The Gospel has been the means of gathering us out from among the nations, and has made us a free and happy people, an able and united commonwealth; and the Lord is using us to establish its principles in these mountains, that throughout these valleys may be formed a nucleus around which honorable men and women may gather, men who will be capable of appreciating the blessings of liberty and of helping to extend them to others. And all presidents and senators and judges, and all men in official authority who shall lend themselves and their influence to trample upon the common rights of man, those rights which God has bestowed upon us and which are our common heritage, and who shall be found warring against God and his institutions, when the cap of their iniquity shall be full, the Lord Almighty will cause them to disappear from the public gaze, he will let them sink into oblivion and disgrace.

Those who suppose they can secure happiness in doing wickedly are grievously mistaken.
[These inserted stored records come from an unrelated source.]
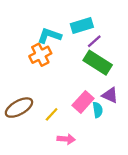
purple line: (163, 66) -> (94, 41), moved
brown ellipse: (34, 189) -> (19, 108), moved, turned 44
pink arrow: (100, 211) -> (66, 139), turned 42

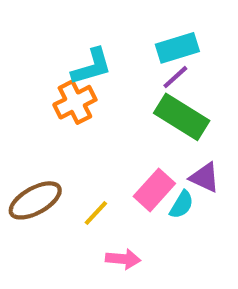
cyan rectangle: (82, 26) -> (177, 48), moved
cyan L-shape: (49, 36) -> (92, 67), turned 145
cyan semicircle: (98, 110) -> (182, 205), turned 40

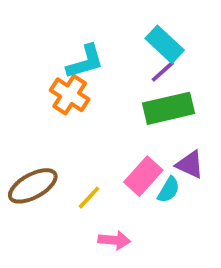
cyan rectangle: (177, 48) -> (165, 44), turned 60
orange cross: (75, 102) -> (70, 95), turned -30
green rectangle: (182, 117) -> (169, 108), turned -45

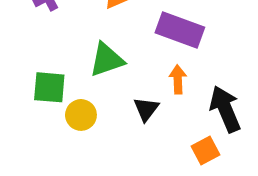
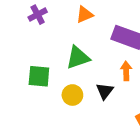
yellow circle: (81, 115) -> (72, 95), moved

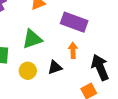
black triangle: (105, 91) -> (55, 67), turned 35

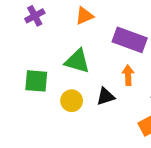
green triangle: (32, 39) -> (77, 61), turned 35

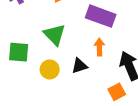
green triangle: (77, 61) -> (55, 35), turned 30

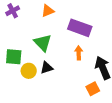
black triangle: (79, 66) -> (47, 68), moved
yellow circle: (50, 69) -> (29, 71), moved

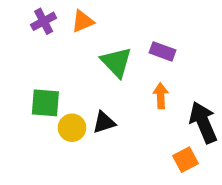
orange triangle: (48, 11) -> (83, 21), moved
purple rectangle: (80, 28) -> (162, 51), size x0.6
green triangle: (43, 43) -> (116, 62), moved

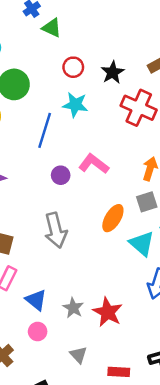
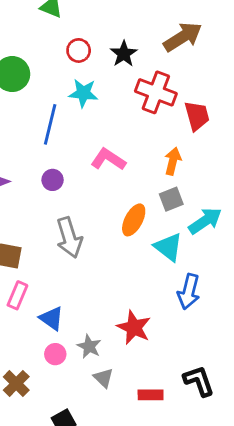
purple circle: (61, 175) -> (53, 180), moved
gray star: (73, 308) -> (89, 346), moved

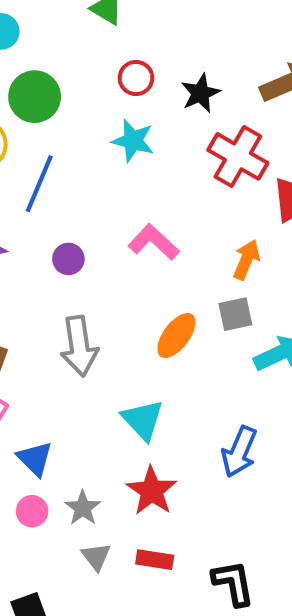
blue line: (50, 124) -> (39, 184), moved
cyan triangle: (168, 247) -> (143, 420), moved
red rectangle: (151, 395) -> (155, 560), moved

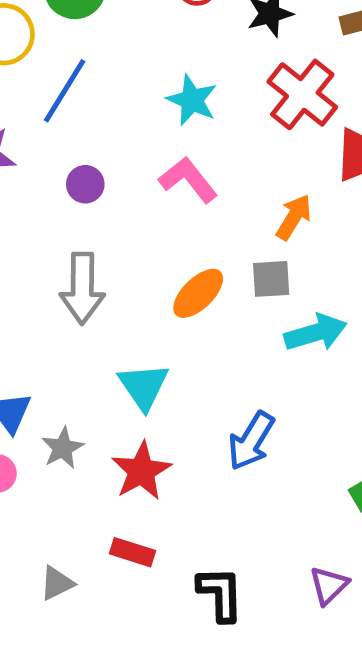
cyan star: (133, 141) -> (192, 100), moved
gray star: (83, 508) -> (63, 448), moved
gray triangle: (96, 557) -> (57, 583), moved, turned 32

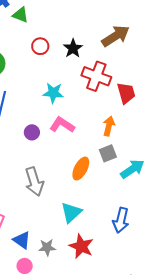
purple circle: (85, 184) -> (32, 132), moved
cyan triangle: (144, 386) -> (71, 212), turned 40
gray star: (63, 448) -> (47, 247), turned -30

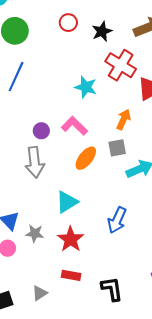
cyan star: (53, 93) -> (86, 87), moved
pink L-shape: (62, 125) -> (74, 126), moved
purple circle: (32, 132) -> (41, 131), moved

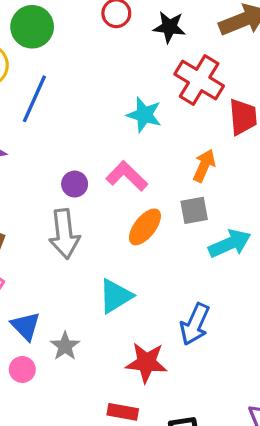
black star: (102, 31) -> (169, 27), turned 30
gray star: (35, 233) -> (65, 346), turned 30
red star: (71, 239) -> (146, 363), moved, turned -30

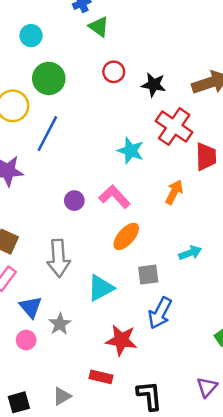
gray square: (194, 210) -> (148, 275), moved
gray arrow: (64, 234) -> (58, 258), moved
cyan arrow: (230, 244) -> (190, 253), size x0.7

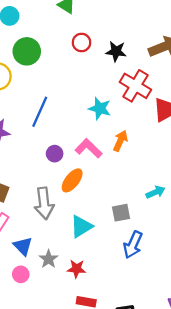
blue line: (47, 134) -> (40, 112), moved
orange arrow: (174, 192) -> (120, 141), moved
orange ellipse: (126, 236) -> (72, 180), moved
red star: (121, 340) -> (76, 269), moved, size x0.7

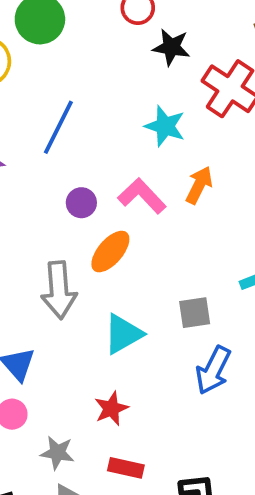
black star: (116, 51) -> (171, 47), moved
gray star: (49, 259) -> (57, 453), moved, turned -30
red star: (76, 269) -> (111, 409), turned -30

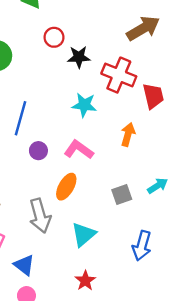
orange arrow: (199, 185) -> (128, 135), moved
purple circle: (81, 203) -> (38, 151), moved
gray square: (195, 313) -> (122, 195), moved

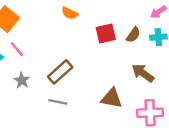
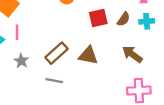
pink line: (17, 49) -> (17, 32), turned 40
brown triangle: (112, 98) -> (88, 55), moved

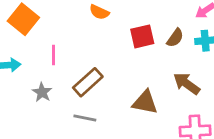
pink line: (17, 32) -> (53, 55), moved
brown triangle: (88, 55) -> (145, 102), moved

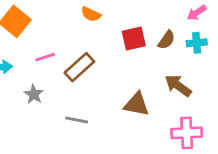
pink line: (53, 55) -> (45, 57), turned 72
brown rectangle: (88, 82) -> (79, 67), moved

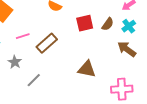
cyan cross: (197, 43) -> (129, 26), turned -32
brown arrow: (178, 86) -> (127, 49), moved
gray line: (77, 120) -> (34, 80), moved, turned -56

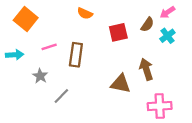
brown semicircle: (108, 24) -> (147, 25), moved
brown rectangle: (47, 43) -> (76, 55), turned -40
brown arrow: (127, 49) -> (146, 69), moved, turned 36

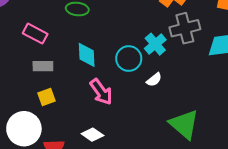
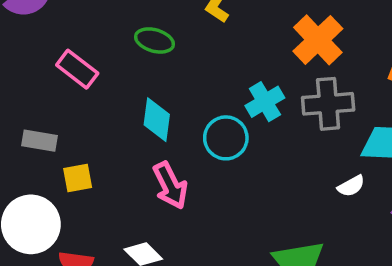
cyan cross: (155, 44) -> (265, 102), moved
gray rectangle: (43, 66) -> (39, 141), moved
white semicircle: (154, 80) -> (351, 186), moved

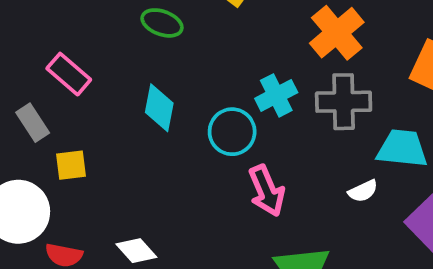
pink rectangle: (77, 69) -> (69, 74), moved
gray rectangle: (39, 141) -> (33, 123), turned 44
pink arrow: (170, 185) -> (267, 191), moved

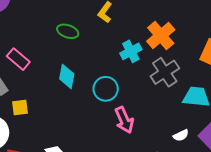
cyan cross: (276, 95) -> (131, 51), moved
gray cross: (344, 102) -> (165, 72), turned -32
white semicircle: (363, 191) -> (181, 135), moved

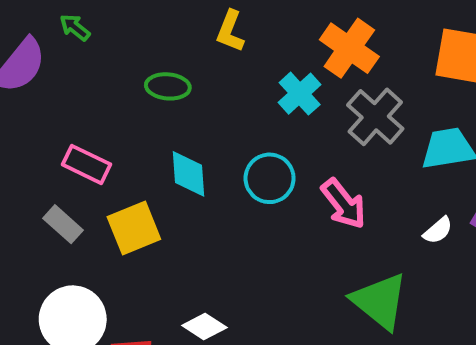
yellow square: (20, 108) -> (134, 228), moved, size x1.5
pink arrow: (124, 120) -> (344, 204), moved

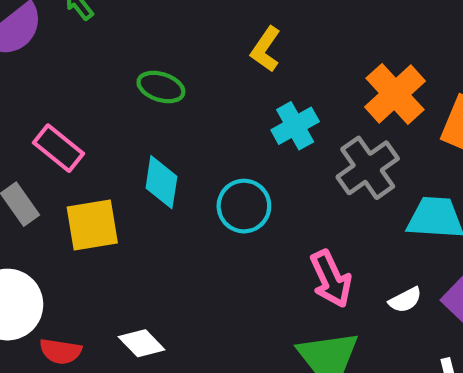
yellow L-shape: (230, 31) -> (266, 49), moved
orange cross: (349, 48) -> (395, 94), moved
pink arrow: (344, 204) -> (331, 279), moved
And if they seek to oppress their neighbor by appropriating to themselves his hard earnings without rendering him a just equivalent, they will find every time they do it, they are but weaving together withes for their own backs, preparing punishment for themselves, and bringing themselves into bondage—the bondage of sin. For all judgments and punishments which the law of the Lord has ordained and appointed unto man are designed to correct their errors and sins. And where they are corrected and they learn better, then He is ready to stretch forth His hand to save and exalt them. The Gospel is ever ready to step in to assist repentant man when he has become sensible that he needs help to be redeemed, and he realizes that he has not the power to redeem himself. Then repentance unto life is granted to him; but it never can come until his judgment is convinced, until his mind is enlightened and his eyes are opened to see himself, and to comprehend his true position. And whether he be in this world or the world to come, he must place himself in a condition to be saved before redemption can come unto him; and it is only by the light of truth and of true and correct principles which can bring happiness and liberty and freedom, and with it a disposition to extend that liberty to all around, and to maintain it and protect each other in its enjoyment; and not with a spirit of vengeance upon the erring, and oppression upon the ignorant, but only with a disposition to seize and hold the hand which is raised to smite his fellow and stop in his wayward course the individual who would override his fellow. And all men should be protected in this freedom to go so far and no further.

May the Lord help us to live and walk in the light, and think for ourselves, and act like sensible people, paying heedless regard to the blatant foolish lunatics who are attracting the attention of the world. They, however, have their day, after the manner of the old adage—Every dog has his day; and when it is past he will cease to bark and bite.